◆ **What you will do**: Give again, exactly as written, each line of the material below starting at the line that contains "181 149 436.1" and ending at the line that contains "592 649 7629". Both ends count, and no other line does.
(Data for this task)
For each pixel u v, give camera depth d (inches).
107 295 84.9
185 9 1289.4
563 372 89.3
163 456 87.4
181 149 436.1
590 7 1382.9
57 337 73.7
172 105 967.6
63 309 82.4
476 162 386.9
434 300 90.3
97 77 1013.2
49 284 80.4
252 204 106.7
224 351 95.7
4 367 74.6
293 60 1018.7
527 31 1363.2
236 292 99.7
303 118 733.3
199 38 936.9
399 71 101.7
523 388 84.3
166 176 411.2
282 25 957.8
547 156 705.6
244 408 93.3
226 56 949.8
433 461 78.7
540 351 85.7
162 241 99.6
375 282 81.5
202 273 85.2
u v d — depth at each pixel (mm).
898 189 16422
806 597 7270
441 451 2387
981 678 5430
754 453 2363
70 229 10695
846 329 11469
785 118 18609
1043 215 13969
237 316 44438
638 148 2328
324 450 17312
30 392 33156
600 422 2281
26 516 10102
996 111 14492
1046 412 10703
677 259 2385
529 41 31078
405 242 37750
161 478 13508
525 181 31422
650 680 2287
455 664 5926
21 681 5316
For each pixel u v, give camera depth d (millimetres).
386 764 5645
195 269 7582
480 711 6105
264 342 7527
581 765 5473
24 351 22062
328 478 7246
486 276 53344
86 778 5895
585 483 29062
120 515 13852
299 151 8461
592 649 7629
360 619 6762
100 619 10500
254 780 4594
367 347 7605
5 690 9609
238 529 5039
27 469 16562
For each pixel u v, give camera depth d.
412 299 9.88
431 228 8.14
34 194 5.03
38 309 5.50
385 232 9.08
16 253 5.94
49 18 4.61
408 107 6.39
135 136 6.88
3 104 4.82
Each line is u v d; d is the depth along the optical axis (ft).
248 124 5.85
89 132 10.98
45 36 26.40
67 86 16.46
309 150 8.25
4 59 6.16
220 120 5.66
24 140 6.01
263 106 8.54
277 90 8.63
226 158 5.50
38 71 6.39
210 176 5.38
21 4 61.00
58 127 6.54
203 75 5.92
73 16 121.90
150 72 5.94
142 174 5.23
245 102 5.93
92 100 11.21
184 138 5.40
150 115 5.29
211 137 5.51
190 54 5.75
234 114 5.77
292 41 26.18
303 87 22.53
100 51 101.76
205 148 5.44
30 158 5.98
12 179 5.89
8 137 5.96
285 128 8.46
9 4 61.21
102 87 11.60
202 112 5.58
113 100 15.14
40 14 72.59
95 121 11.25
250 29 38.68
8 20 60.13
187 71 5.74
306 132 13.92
(End Data for this task)
◆ **Output of the task**:
181 149 436.1
590 7 1382.9
57 337 73.7
172 105 967.6
63 309 82.4
476 162 386.9
434 300 90.3
97 77 1013.2
49 284 80.4
252 204 106.7
224 351 95.7
4 367 74.6
293 60 1018.7
527 31 1363.2
236 292 99.7
303 118 733.3
199 38 936.9
399 71 101.7
523 388 84.3
166 176 411.2
282 25 957.8
547 156 705.6
244 408 93.3
226 56 949.8
433 461 78.7
540 351 85.7
162 241 99.6
375 282 81.5
202 273 85.2
u v d — depth at each pixel (mm).
898 189 16422
806 597 7270
441 451 2387
981 678 5430
754 453 2363
70 229 10695
846 329 11469
785 118 18609
1043 215 13969
237 316 44438
638 148 2328
324 450 17312
30 392 33156
600 422 2281
26 516 10102
996 111 14492
1046 412 10703
677 259 2385
529 41 31078
405 242 37750
161 478 13508
525 181 31422
650 680 2287
455 664 5926
21 681 5316
For each pixel u v, give camera depth d (millimetres).
386 764 5645
195 269 7582
480 711 6105
264 342 7527
581 765 5473
24 351 22062
328 478 7246
486 276 53344
86 778 5895
585 483 29062
120 515 13852
299 151 8461
592 649 7629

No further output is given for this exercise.